Aziza Chaouni’s kitchen is alive with pleasing clamour. Along with the usual sounds of culinary works in progress are the high-pitched squeak of Zuzu, the architect’s chihuahua, and the multilingual pipings of Hedi, her son, who speaks English, French, Spanish and Moroccan Arabic. He also knows Bulgarian, which he speaks with his father, Alex Toshkov, and his paternal grandparents. All this makes the four-year-old, according to Chaouni, “the perfect spy.” For now, he seems content organizing juice boxes into piles, to Chaouni’s pleasure and encouragement. “Hedi, that’s beautiful,” she says. “He loves order.”

Call it an inherited instinct from Chaouni, who’s also a professor of architecture at the University of Toronto. She’s currently working on wildly varied projects, including developing a 3-D-printed substructure made of recycled plastic bottles that makes weaving faster and easier for women’s craft cooperatives in Morocco and the design of a waterfront masterplan and city gate for Nouméa, the capital of New Caledonia, a French colony in the southwest Pacific Ocean. It’s no wonder the renovation of Chaouni and Toshkov’s west Toronto home, purchased in 2010, was slow going. “Not this year, next year … ” she says, recalling their approach to the lengthy process.

However, the couple did work on a few key areas (with more to come, time and budgets pending). They changed out the roof tile for copper, a rare indulgence for private homes, but “we wanted something that would last,” she says. Another priority was the kitchen. Both Chaouni and Toshkov love and spend a lot of time cooking, so they considered a galley kitchen and separating the space from the adjoining family room, but settled on a bright and open layout. “We wanted it to feel very homey,” she says. Central to the design is an emphasis on stainless steel (they even lined adjacent closet doors with the material) and smart and integrated appliances.

“This is a Gwyneth Paltrow-favourite kitchen tool,” Chaouni says and laughs, pointing to the three-level steamer set into the counter, useful for preparing healthy meals of fish and vegetables. The hood services a barbecue grill, while the range vent emerges at the push of a button, like something out of a James Bond film (if 007 was a chef). A centrally located KWC-brand water station takes the place of an island, with cutting board and colander attachments that fit precisely and rotate easily. That means preparation and cleanup can happen simultaneously, while someone pulls an expert espresso on the Elektra coffee maker. “We have all the tools and we didn’t want to hide anything,” she says.
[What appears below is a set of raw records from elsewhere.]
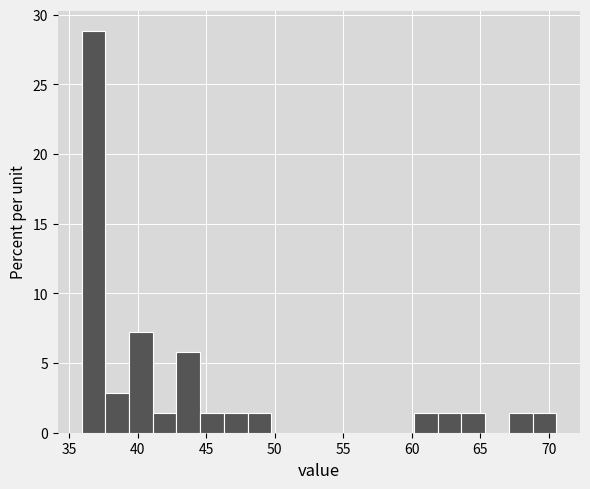

Around what value on the x-axis is the tallest bar? Give the approximate position of its centre, as read against the axis.

37.0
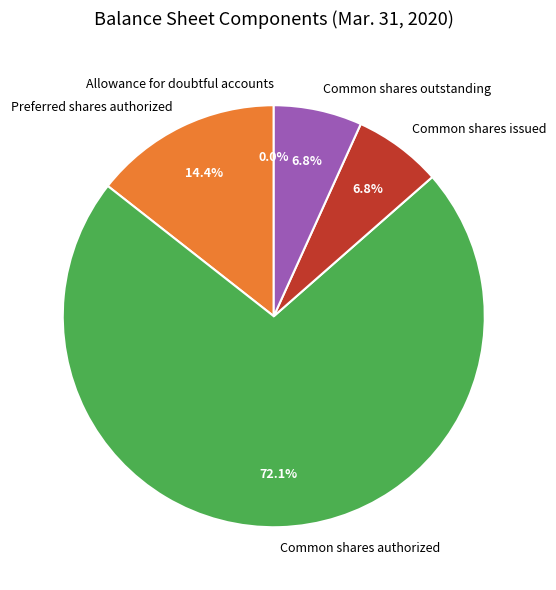

Does Common shares authorized account for over 50% of the chart?

Yes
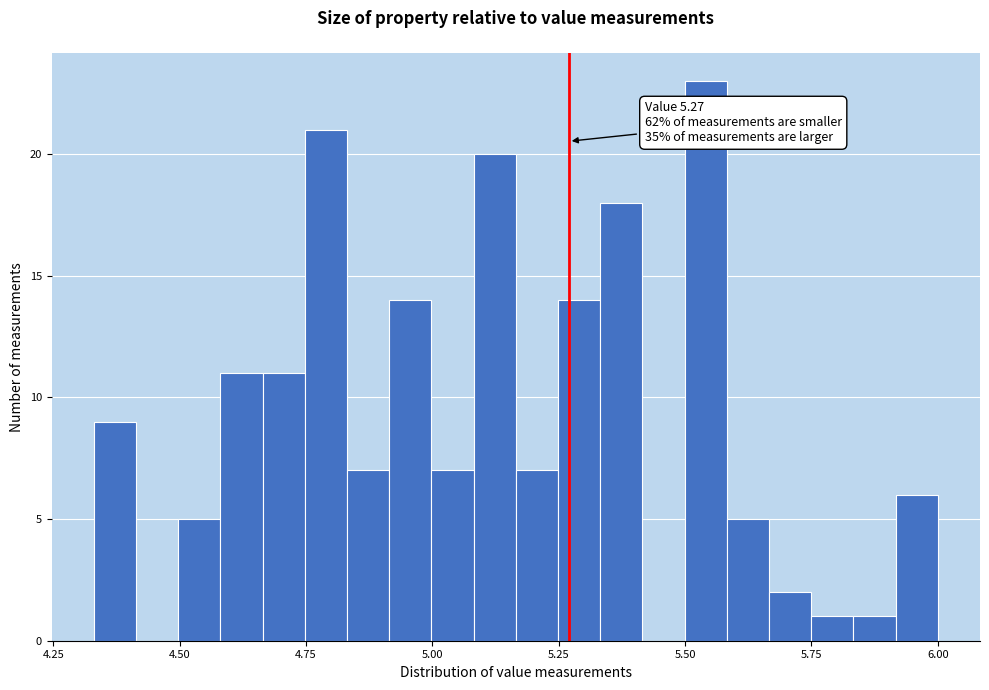

Read against the x-axis, roughly where is the centre of the tallest bar?

5.55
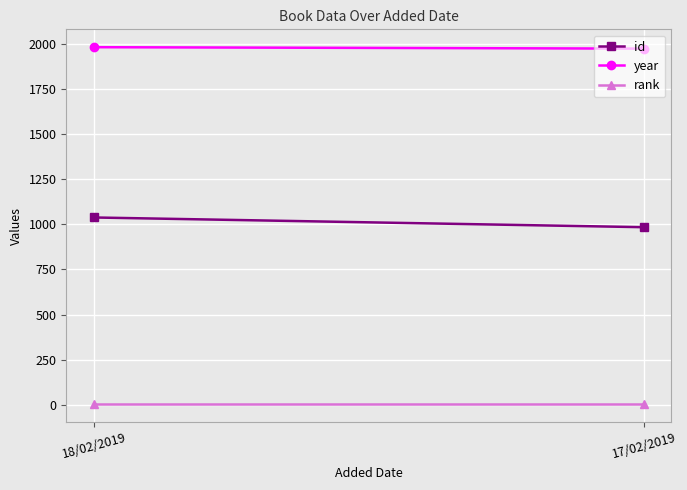

How many lines are shown in the chart?

3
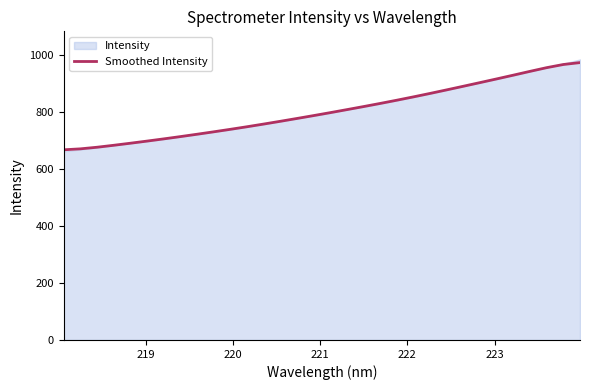

What is the sum of all values?

25661.7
But the kitchen isn’t all cool efficiency. A trio of colourful artworks by Moroccan artist Mohammed Mrabet hang on one wall. Another framed engraving, titled L’échelle by Mohamed Abouelouakar, is perched between windows. “This guy is super interesting,” Chaouni says. “He’s also Moroccan, but he studied in Russia under Chagall’s collaborators – and he’s obsessed with fallen angels,” she says. The artwork was given to Chaouni because of its architectural qualities. A multitiered Venini glass chandelier is also architectural, though when illuminated it resembles more a rising seraph than the fallen variety.

Nearby, Hedi catapults onto a set of vintage pale blue wool B&B Italia sofas with adjustable backs and armrests. Chaouni rescued them from the basement of a family who’d originally bought them in Italy, lived with them in Iran and shipped them to Canada when they emigrated in 1979. “They travelled from Iran, to here, to us,” says Chaouni warmly, tracing their long and worldly journey.